Information supplied section start

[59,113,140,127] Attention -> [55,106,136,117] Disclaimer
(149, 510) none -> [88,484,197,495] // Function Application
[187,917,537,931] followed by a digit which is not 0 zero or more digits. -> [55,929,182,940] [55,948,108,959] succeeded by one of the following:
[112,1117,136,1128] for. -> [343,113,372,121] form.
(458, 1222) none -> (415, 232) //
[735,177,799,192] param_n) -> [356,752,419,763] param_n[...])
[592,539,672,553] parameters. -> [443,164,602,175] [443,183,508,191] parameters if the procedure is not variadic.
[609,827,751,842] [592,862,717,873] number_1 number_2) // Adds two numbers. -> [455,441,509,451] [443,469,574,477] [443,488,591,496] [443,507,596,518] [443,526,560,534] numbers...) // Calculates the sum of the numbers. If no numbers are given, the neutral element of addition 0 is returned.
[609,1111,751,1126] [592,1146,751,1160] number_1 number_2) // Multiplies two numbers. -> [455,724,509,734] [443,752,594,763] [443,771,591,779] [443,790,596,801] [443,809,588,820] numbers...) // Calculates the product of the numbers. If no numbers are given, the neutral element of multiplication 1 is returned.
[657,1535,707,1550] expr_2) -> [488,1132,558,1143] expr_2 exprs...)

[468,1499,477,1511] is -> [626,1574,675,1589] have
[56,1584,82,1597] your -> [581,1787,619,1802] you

Information supplied section end

Keep every word intact and transcribe the records in full.

[59,113,140,127] Attention -> [55,106,136,117] Disclaimer
(149, 510) none -> [88,484,197,495] // Function Application
[187,917,537,931] followed by a digit which is not 0 zero or more digits. -> [55,929,182,940] [55,948,108,959] succeeded by one of the following:
[112,1117,136,1128] for. -> [343,113,372,121] form.
(458, 1222) none -> (415, 232) //
[735,177,799,192] param_n) -> [356,752,419,763] param_n[...])
[592,539,672,553] parameters. -> [443,164,602,175] [443,183,508,191] parameters if the procedure is not variadic.
[609,827,751,842] [592,862,717,873] number_1 number_2) // Adds two numbers. -> [455,441,509,451] [443,469,574,477] [443,488,591,496] [443,507,596,518] [443,526,560,534] numbers...) // Calculates the sum of the numbers. If no numbers are given, the neutral element of addition 0 is returned.
[609,1111,751,1126] [592,1146,751,1160] number_1 number_2) // Multiplies two numbers. -> [455,724,509,734] [443,752,594,763] [443,771,591,779] [443,790,596,801] [443,809,588,820] numbers...) // Calculates the product of the numbers. If no numbers are given, the neutral element of multiplication 1 is returned.
[657,1535,707,1550] expr_2) -> [488,1132,558,1143] expr_2 exprs...)

[468,1499,477,1511] is -> [626,1574,675,1589] have
[56,1584,82,1597] your -> [581,1787,619,1802] you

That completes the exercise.